Dans une lettre envoyée au premier ministre Greg Selinger, le rabbin Avrohom Altein, de Winnipeg, indique que les juifs orthodoxes, à l'instar d'autres religions, respectent les textes bibliques rejetant l'homosexualité.

Selon M. Altein, empêcher un groupe religieux d'enseigner et de pratiquer selon ses croyances relèverait de l'intolérance.

Le projet de loi 18 vise à empêcher l'intimidation dans les écoles, en plus de promouvoir notamment l'égalité entre les sexes, les individus de toutes origines et les gens de diverses orientations sexuelles. Un article obligeant les écoles à permettre la création de groupes réunissant des homosexuels et des hétérosexuels a suscité le plus de critiques.

Le projet de loi a été dénoncé à Steinbach, une petite ville à forte population mennonite. Environ 1200 personnes ont participé à une récente rencontre de l'opposition au projet de loi.

Un projet similaire avait provoqué une controverse en Ontario en 2012: des leaders de l'Église catholique ont soutenu que leur liberté de religion était compromise. La loi a éventuellement été adoptée en juin.

La lettre de M. Altein a été rendue publique vendredi par le député conservateur Rod Bruinooge, en plus de missives écrites par des leaders musulmans, sikhs et coptes. Au dire du député, un «très vaste groupe de communautés religieuses» s'oppose au projet de loi.

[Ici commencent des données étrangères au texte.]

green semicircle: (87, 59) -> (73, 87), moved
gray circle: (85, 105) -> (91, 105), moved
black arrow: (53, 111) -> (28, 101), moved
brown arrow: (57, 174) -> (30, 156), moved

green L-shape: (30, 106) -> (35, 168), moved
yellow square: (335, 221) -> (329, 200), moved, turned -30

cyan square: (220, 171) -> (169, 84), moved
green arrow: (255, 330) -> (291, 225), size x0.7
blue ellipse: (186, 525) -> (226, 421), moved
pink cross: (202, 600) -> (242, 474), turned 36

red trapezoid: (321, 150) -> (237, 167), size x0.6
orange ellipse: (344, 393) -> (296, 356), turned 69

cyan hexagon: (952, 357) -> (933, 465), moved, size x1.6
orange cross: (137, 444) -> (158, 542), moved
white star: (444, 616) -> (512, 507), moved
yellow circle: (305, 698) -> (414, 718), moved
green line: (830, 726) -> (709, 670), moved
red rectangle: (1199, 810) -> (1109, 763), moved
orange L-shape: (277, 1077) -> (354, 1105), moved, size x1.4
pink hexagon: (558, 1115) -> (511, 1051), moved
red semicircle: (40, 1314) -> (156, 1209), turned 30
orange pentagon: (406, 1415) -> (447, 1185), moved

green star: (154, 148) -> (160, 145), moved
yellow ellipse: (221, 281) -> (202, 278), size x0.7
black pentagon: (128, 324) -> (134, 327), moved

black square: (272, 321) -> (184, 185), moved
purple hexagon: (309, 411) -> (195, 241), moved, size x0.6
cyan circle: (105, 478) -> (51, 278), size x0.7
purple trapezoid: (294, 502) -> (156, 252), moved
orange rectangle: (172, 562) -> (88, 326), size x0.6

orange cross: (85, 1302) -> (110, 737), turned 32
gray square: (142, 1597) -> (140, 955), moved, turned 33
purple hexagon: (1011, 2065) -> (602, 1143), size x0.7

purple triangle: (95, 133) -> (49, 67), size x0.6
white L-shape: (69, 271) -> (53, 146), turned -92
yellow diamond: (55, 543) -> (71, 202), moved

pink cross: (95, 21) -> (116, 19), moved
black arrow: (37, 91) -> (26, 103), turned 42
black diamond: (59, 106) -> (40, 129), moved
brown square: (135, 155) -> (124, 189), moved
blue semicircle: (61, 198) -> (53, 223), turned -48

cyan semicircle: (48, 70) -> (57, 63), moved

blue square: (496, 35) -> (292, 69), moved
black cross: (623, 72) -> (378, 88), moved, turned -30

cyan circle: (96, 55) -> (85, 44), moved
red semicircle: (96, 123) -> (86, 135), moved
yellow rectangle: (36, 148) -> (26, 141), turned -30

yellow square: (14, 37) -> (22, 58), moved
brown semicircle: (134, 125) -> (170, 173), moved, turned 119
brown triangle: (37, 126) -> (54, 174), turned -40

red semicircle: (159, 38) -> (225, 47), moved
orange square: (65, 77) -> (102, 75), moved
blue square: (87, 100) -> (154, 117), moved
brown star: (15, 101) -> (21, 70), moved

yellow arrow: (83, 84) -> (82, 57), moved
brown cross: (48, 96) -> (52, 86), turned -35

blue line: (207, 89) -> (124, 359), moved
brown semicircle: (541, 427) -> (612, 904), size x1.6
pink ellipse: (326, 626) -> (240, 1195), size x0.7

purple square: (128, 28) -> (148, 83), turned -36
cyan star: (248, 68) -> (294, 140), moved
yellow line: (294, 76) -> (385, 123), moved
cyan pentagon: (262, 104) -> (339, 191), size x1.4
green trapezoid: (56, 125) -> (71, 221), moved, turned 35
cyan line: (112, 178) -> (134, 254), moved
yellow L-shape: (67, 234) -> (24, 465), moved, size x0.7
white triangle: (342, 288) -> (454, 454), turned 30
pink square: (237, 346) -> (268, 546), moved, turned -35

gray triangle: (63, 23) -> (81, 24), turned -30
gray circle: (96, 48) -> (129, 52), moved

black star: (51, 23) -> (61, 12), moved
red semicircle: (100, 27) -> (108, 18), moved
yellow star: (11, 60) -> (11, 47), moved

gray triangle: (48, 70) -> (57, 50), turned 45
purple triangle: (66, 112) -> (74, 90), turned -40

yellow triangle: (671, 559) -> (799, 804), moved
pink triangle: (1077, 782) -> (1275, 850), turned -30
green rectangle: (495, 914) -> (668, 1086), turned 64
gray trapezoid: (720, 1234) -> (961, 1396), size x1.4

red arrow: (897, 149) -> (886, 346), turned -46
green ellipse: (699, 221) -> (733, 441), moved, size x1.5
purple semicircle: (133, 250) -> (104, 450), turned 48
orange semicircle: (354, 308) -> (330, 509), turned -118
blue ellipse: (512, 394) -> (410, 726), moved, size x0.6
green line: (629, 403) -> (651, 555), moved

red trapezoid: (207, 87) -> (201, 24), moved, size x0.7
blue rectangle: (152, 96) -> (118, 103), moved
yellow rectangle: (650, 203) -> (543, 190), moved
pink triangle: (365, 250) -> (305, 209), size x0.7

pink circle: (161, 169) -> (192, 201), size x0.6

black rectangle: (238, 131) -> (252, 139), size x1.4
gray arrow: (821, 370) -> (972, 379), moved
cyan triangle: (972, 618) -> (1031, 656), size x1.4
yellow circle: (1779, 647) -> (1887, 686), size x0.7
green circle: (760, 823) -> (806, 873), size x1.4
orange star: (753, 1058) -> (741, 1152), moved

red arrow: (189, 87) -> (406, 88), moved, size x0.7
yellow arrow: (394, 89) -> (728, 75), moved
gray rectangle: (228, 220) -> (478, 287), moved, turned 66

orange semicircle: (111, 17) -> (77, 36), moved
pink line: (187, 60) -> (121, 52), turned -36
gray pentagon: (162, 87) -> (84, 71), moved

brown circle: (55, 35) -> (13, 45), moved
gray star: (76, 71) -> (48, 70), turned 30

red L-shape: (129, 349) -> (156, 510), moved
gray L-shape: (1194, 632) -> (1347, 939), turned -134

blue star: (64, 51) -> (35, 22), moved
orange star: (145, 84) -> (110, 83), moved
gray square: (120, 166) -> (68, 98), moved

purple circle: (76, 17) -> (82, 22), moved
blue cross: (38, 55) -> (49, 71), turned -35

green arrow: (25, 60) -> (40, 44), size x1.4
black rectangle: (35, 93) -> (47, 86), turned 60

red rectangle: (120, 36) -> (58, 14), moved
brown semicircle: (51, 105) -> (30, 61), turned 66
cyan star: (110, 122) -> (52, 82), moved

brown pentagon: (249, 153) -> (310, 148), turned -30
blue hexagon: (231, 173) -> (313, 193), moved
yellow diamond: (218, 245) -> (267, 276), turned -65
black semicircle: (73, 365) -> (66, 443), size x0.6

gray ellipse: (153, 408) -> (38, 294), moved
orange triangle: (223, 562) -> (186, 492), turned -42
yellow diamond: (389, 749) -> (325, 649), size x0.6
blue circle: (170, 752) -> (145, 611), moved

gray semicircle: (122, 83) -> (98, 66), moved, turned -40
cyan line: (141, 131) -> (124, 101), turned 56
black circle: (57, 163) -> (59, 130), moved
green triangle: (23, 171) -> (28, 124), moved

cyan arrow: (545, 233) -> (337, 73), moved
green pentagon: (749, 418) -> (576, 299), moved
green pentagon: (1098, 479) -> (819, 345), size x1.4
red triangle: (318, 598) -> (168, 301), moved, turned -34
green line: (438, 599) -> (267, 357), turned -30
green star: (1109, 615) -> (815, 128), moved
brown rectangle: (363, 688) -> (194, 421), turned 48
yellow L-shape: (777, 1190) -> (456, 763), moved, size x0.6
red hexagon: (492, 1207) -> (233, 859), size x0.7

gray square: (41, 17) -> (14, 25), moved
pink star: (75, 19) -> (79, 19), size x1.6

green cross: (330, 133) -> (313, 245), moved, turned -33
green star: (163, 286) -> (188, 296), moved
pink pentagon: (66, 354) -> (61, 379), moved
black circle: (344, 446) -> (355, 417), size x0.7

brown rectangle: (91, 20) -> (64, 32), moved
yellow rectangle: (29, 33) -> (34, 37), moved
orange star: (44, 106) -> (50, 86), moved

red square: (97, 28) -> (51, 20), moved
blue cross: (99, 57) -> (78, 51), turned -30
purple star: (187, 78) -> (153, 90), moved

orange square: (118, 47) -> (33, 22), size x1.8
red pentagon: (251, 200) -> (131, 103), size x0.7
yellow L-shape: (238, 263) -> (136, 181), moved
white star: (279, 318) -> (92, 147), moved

Certains prêtres et pasteurs ont cependant publiquement apporté leur soutien au projet de loi.

La ministre de l'Éducation, Nancy Allan, a déclaré vendredi qu'elle ne reculerait pas. «Nous savons très bien que les jeunes ont besoin d'être protégés en cette matière. Nous savons très bien que les taux de dépression et de problèmes de maladie mentale sont plus élevés chez les jeunes homosexuels: ils parlent de suicide, ils sont harcelés et intimidés.»

Mme Allan a précisé qu'un groupe mêlant hétérosexuels et homosexuels n'était qu'un lieu où les élèves pouvaient discuter de leurs sentiments et recevoir un appui. «Vous ne faites qu'offrir un lieu où les jeunes peuvent discuter.»

Le rabbin Altein soutient cependant qu'un tel organisme serait l'équivalent d'un groupe réclamant de la nourriture non cachère dans les écoles.

«Ce ne serait pas approprié, pour un élève d'une école juive orthodoxe, de demander le droit de manger un repas comportant de la nourriture non cachère, comme du porc. Cela serait encore plus irrespectueux pour des élèves de former un groupe officiel, au sein d'une école religieuse juive, pour défendre le 'droit' de manger du porc.»

Une lettre d'Ismaël Mukhtar, président de l'Association islamique du Manitoba, mentionne que le projet de loi 18 «empiète sur notre droit de liberté de religion garanti par la Constitution».

Un comité législatif organisera ce printemps des audiences publiques sur le projet de loi.